Closed sdellava closed 1 year ago
Usually, the voltage value and the consumed value flash on the osd so that the pilot pays attention and returns home.
Sure, but the rx signal level is also clearly visible. However, it happens not to notice that you have fallen below a critical limit. When doing long range it is easy to miscalculate on the energy it takes to get back to base, especially with RTH trackback.
Are you referring to Fixed Wing or quads? or both? I forced RTH based on battery level is pretty much useless. What if you fly just a mission close to you? If you want to override it, you would need an extra channel for it.
For fixed wings we already have an estimated remaining flight time and remaining flight distance before RTH has to be initiated to make it home. This takes distance, cruise speed and wind speed into account. On a quad this is much more difficult as we can barely accurately measure wind speed to account for it. also this feature needs a lot of testing and fine tune for every single craft.
Pure battery percentage-based return is no option, and a flight time/distance option is hard to do for quads. Not even DJI takes wind into account. just distance, and time based on max navigation speed.
The pure battery % RTH, if that is enough for you, you can do with 3 lines in INAV programming. That's easily done.
Thank you @b14ckyy for your input. The programming option is something I hadn't thought of and will try, but it is not an alternative.
I think we can divide this interesting discussion into three topics: 1) Is the battery-powered RTH procedure a useful function? 2) How to assess when the situation requires the RTH procedure to be activated? 3) How to exclude the procedure.
Point 1: This is an optional configuration, so each user is free to use it or not according to his or her personal perception of the benefit he gets.
Point 2: We can define many different approaches to determine when to activate automatic RTH. I used the word "battery" because it makes the purpose clear, but other inputs can be considered, such as an "estimate of the energy cost of the route home" taking into account, if possible, the wind, or the change in elevation of the route home, etc.

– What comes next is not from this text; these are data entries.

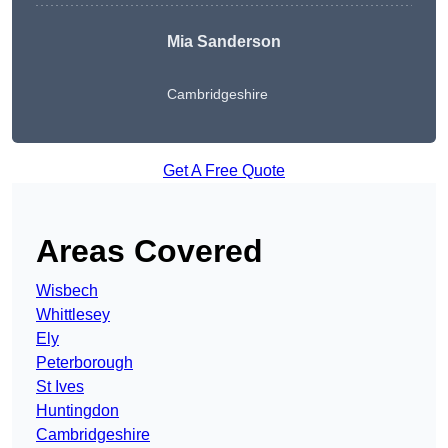
Mia Sanderson
Cambridgeshire
Get A Free Quote
Areas Covered
Wisbech
Whittlesey
Ely
Peterborough
St Ives
Huntingdon
Cambridgeshire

Wind speed can only be estimated with specific sensors, but the energy to go back along the route taken on the way out following the change in altitude in the route, can be estimated without sensors and this estimation is not so easy to do by the pilot. Other methods can be considered and of course the fixed percentage of battery left.
The thought I started from to make this suggestion is that it is better to land somewhere close to home instead of landing far away because the pilot miscalculated the capacity of the aircraft.
Point 3: The RTH procedure should be able to be modified by the pilot. For example, the pilot can explicitly activate the RTH mode and then have control of the aircraft as already planned.
I think Battery failsafe can be set into Programming just create a logic condition when Voltage reach a set value . it puts the drone flight mode into RTH or other smart RTH options base on voltage value. that simple
I agree with @b14ckyy and @synersignart
This can be done in the programming framework. You can set a voltage to activate RTH. You can even add a way you exit it; if you enter a mode (acro for example, something you're unlikely to be using when cruising far away), and the home distance doesn't increase, you have control again. Once you have control again, you can use any mode. Acro is just the trigger.
Current Behavior
At the moment the there is no battery failsafe.
Desired Behavior
Let the FC take care of the remaining energy in the battery and enter in RTH mode in case the level drop below a defined limit.
Suggested Solution
A specific configuration allows you to define whether to activate RTH in case the battery residual energy level falls below a limit.
The limit can be set manually, with hint:
Who does this impact? Who is this for?
All users.
This feature benefits both beginners users who may not know how to correctly estimate the amount of power needed to safely return to base, and it also benefits experienced users who may nevertheless have an unexpected problem with faulty or underperforming batteries due to weather conditions. Confident that you have enough battery power, it is easy to miss the fact that you are actually running the risk of not re-entering.
The battery failsafe feature could also be used to disable a planned mission and reenter the aircraft.